El 4.2: «El objetivo fundamental del proyecto educativo multilingüe es conseguir que todo el alumnado adquiera una sólida competencia comunicativa al acabar la educación obligatoria, de manera que pueda utilizar normalmente y de manera correcta el catalán y el castellano».

El proyecto educativo plurilingüe (¡qué sarcasmo!) permite que los centros impartan contenidos de áreas no lingüísticas en una lengua extranjera. Para el español no hay ningún espacio reservado.Su correcto aprendizaje en este contexto resulta imposible. El reducto de dos ó tres horas semanales de esta lengua es claramente insuficiente. Todo parece precisamente encaminado a que el alumnado sienta desprecio por el castellano y desista de utilizarlo. Ninguna fisura en el proceso de sustitución lingüística que se persigue; ni siquiera el libro de texto que uno se paga de su bolsillo.El simple hecho de autorizar que las editoriales publicaran en ambas lenguas -como ocurría hace unos lustros-, sería una ayuda para los alumnos que se incorporan al aula procedentes de otros lugares de España o de países hispanohablantes. Les facilitaría su integración -que tanto aseguran defender- en este absurdo sistema.

Si el alumnado es mayoritariamente catalanohablante, todo se desarrolla de forma relativamente espontánea en catalán; nada que corregir. Si es castellanohablante, toda medida correctiva es poca. Así se puede leer en el objetivo de un plan piloto para el uso del catalán: «Que el alumnado, tanto dentro como fuera del aula, nos responda y se nos dirija en catalán para que consiga un buen dominio y fluidez».

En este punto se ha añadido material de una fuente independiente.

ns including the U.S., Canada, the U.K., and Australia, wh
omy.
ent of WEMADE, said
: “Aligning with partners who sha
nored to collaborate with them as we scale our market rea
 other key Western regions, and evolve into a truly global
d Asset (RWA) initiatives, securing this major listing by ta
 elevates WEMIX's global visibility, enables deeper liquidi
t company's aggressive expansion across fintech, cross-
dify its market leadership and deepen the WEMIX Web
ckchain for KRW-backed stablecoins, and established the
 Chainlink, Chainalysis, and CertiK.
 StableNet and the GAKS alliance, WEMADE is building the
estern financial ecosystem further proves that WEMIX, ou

El bilingüismo catalán-español ya no es un patrimonio a conservar, sino un problema a resolver. Poco importa que el individuo tenga el derecho a utilizar la lengua que le convenga, o desee, sin que eso se presente como provocación al conjunto o como algo reprobable. Está bien visto que existan institutos ingleses, franceses, alemanes o italianos, pero ¡ay! si uno desea ser educado en español en un centro público, o compartir espacio con el catalán ¡anatema! Que se lo pague de su bolsillo como hacen los japoneses (Artur Mas dixit). Esto es un despropósito porque el español, además de ser lengua oficial, es la segunda más importante en el mundo. De manera que vetar su correcto aprendizaje es un atropello a los derechos ciudadanos y un hurto a toda la población.

No hay ninguna razón de orden práctico, moral o ético para no tratar en pie de igualdad las dos lenguas oficiales. Al contrario, en nuestras sociedades resulta importante que los poderes públicos promuevan la igualdad de derechos y deberes y la convivencia armoniosa dentro del pluralismo existente. Las políticas que favorecen la inclusión y la participación de todos los ciudadanos garantizan la vitalidad de la sociedad civil y la paz. Sólo así se consigue implicar a las familias en la escuela, hecho que Maragall apuntó como clave del éxito escolar en Finlandia. Mientras esperamos que nuestras autoridades académicas rectifiquen su inmenso error, seguiremos mirando con sana envidia, como dijera Salvador Espriu: «...nord enllà, / on diuen que la gent és neta / i noble, culta, rica, lliure, / desvetllada i feliç!».

Marita Rodríguez, presidenta de la Asociación por la Tolerancia.